- _WORK REQUIRED_:
Transcribe the items verbatim, from the first line of the items through the line containing "part at (486, 641): none -> present", including both of these lines.

- _DATA ENTRIES_:
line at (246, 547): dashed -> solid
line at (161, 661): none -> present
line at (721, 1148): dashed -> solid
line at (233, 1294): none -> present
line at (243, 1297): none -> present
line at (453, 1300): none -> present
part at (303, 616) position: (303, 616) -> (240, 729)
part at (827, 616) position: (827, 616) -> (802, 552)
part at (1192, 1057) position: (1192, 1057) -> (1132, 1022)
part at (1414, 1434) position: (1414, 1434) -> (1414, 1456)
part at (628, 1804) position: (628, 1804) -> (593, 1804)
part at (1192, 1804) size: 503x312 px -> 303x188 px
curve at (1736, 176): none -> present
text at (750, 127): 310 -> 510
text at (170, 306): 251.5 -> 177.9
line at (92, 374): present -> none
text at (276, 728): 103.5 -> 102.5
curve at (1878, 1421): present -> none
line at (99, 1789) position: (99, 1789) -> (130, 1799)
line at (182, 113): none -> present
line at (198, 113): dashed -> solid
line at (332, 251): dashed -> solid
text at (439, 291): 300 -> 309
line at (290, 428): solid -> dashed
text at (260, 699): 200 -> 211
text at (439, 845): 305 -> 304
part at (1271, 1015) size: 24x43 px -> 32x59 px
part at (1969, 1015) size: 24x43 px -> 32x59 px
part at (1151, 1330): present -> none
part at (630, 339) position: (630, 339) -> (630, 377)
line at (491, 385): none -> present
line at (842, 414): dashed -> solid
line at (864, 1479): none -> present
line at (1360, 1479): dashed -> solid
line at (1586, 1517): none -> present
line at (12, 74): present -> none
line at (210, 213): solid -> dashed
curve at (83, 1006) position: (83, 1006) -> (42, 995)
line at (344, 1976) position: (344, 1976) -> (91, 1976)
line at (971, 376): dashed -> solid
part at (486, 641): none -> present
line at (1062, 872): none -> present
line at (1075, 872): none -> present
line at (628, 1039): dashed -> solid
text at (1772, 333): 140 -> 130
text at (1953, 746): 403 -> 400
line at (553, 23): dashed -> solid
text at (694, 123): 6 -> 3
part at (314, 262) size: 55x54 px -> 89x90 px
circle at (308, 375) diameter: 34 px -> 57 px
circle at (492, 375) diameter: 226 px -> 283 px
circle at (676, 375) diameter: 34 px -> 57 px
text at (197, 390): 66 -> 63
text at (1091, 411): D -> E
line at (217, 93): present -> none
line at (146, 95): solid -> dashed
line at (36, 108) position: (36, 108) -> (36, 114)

- _RESPONSE_:
line at (246, 547): dashed -> solid
line at (161, 661): none -> present
line at (721, 1148): dashed -> solid
line at (233, 1294): none -> present
line at (243, 1297): none -> present
line at (453, 1300): none -> present
part at (303, 616) position: (303, 616) -> (240, 729)
part at (827, 616) position: (827, 616) -> (802, 552)
part at (1192, 1057) position: (1192, 1057) -> (1132, 1022)
part at (1414, 1434) position: (1414, 1434) -> (1414, 1456)
part at (628, 1804) position: (628, 1804) -> (593, 1804)
part at (1192, 1804) size: 503x312 px -> 303x188 px
curve at (1736, 176): none -> present
text at (750, 127): 310 -> 510
text at (170, 306): 251.5 -> 177.9
line at (92, 374): present -> none
text at (276, 728): 103.5 -> 102.5
curve at (1878, 1421): present -> none
line at (99, 1789) position: (99, 1789) -> (130, 1799)
line at (182, 113): none -> present
line at (198, 113): dashed -> solid
line at (332, 251): dashed -> solid
text at (439, 291): 300 -> 309
line at (290, 428): solid -> dashed
text at (260, 699): 200 -> 211
text at (439, 845): 305 -> 304
part at (1271, 1015) size: 24x43 px -> 32x59 px
part at (1969, 1015) size: 24x43 px -> 32x59 px
part at (1151, 1330): present -> none
part at (630, 339) position: (630, 339) -> (630, 377)
line at (491, 385): none -> present
line at (842, 414): dashed -> solid
line at (864, 1479): none -> present
line at (1360, 1479): dashed -> solid
line at (1586, 1517): none -> present
line at (12, 74): present -> none
line at (210, 213): solid -> dashed
curve at (83, 1006) position: (83, 1006) -> (42, 995)
line at (344, 1976) position: (344, 1976) -> (91, 1976)
line at (971, 376): dashed -> solid
part at (486, 641): none -> present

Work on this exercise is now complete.